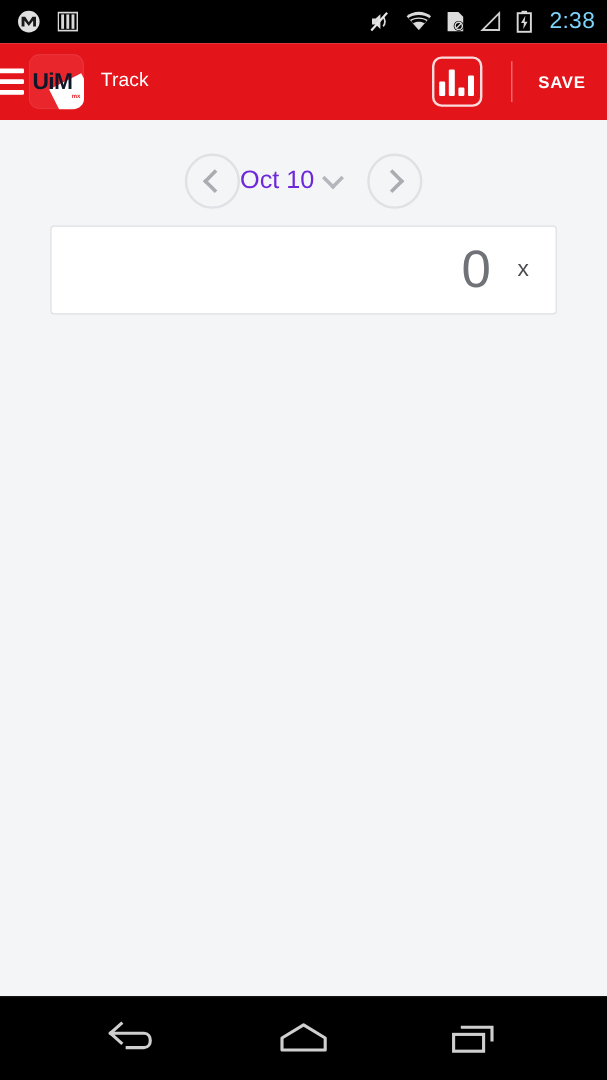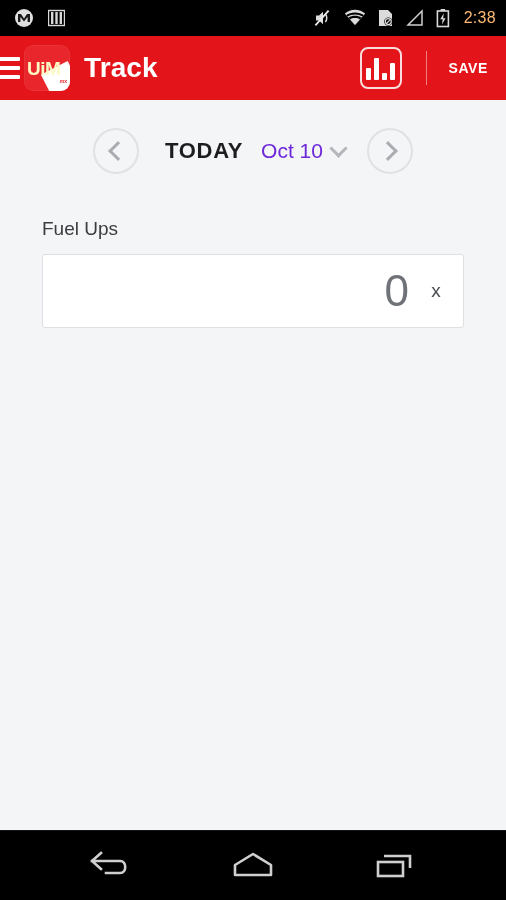--- a/index.html
+++ b/index.html
@@ -29,22 +29,22 @@
     align-items: center;
     gap: 14px;
   }
   .status-right {
     margin-left: auto;
     display: flex;
     align-items: center;
     gap: 11px;
   }
   .status-time {
-    color: #fdba74;
-    font-size: 16px;
+    color: #7dd3fc;
+    font-size: 19px;
     letter-spacing: 0.3px;
     font-family: "Liberation Sans", sans-serif;
     margin-left: 3px;
   }
   .sicon { display: block; }
 
   
   .app-bar {
     height: 64px;
     background: #e4141b;
@@ -79,21 +79,21 @@
     margin-left: 2px;
     position: relative;
     overflow: hidden;
     flex: 0 0 auto;
     box-shadow: inset 0 0 0 1px rgba(255,255,255,0.06);
   }
   .brand-logo .logo-text {
     position: absolute;
     left: 3px;
     top: 13px;
-    color: #fef9c3;
+    color: #0f172a;
     font-size: 19px;
     font-weight: bold;
     letter-spacing: -0.5px;
     font-family: "Liberation Sans", sans-serif;
   }
   .brand-logo .logo-slash {
     position: absolute;
     right: -7px;
     bottom: -9px;
     width: 30px;
@@ -106,22 +106,22 @@
     right: 3px;
     bottom: 7px;
     color: #e8262c;
     font-size: 5px;
     font-weight: bold;
     z-index: 3;
     font-family: "Liberation Sans", sans-serif;
   }
   .app-title {
     color: #ffffff;
-    font-size: 28px;
-    font-weight: bold;
+    font-size: 16px;
+    font-weight: normal;
     margin-left: 14px;
     letter-spacing: 0.1px;
     font-family: "Liberation Sans", sans-serif;
   }
   .appbar-right {
     margin-left: auto;
     display: flex;
     align-items: center;
     height: 100%;
   }
@@ -351,29 +351,27 @@
     <span class="save-btn">SAVE</span>
   </div>
 </div>
 
 <div class="content">
 
   <div class="date-nav">
     <div class="circ-btn">
       <span class="chev left"></span>
     </div>
-    <span class="today-label">TODAY</span>
     <span class="date-value">Oct 10</span>
     <span class="caret-down"></span>
     <div class="circ-btn">
       <span class="chev right"></span>
     </div>
   </div>
 
-  <div class="field-label">Fuel Ups</div>
 
   <div class="input-card">
     <span class="input-value">0</span>
     <span class="clear-x">x</span>
   </div>
 
 </div>
 
 <div class="nav-bar">
   <div class="nav-btn">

→ **Instruction**
Using the listing above, report each line that mentions the word "span".

→ **Solved exercise**
     <span class="save-btn">SAVE</span>
       <span class="chev left"></span>
-    <span class="today-label">TODAY</span>
     <span class="date-value">Oct 10</span>
     <span class="caret-down"></span>
       <span class="chev right"></span>
     <span class="input-value">0</span>
     <span class="clear-x">x</span>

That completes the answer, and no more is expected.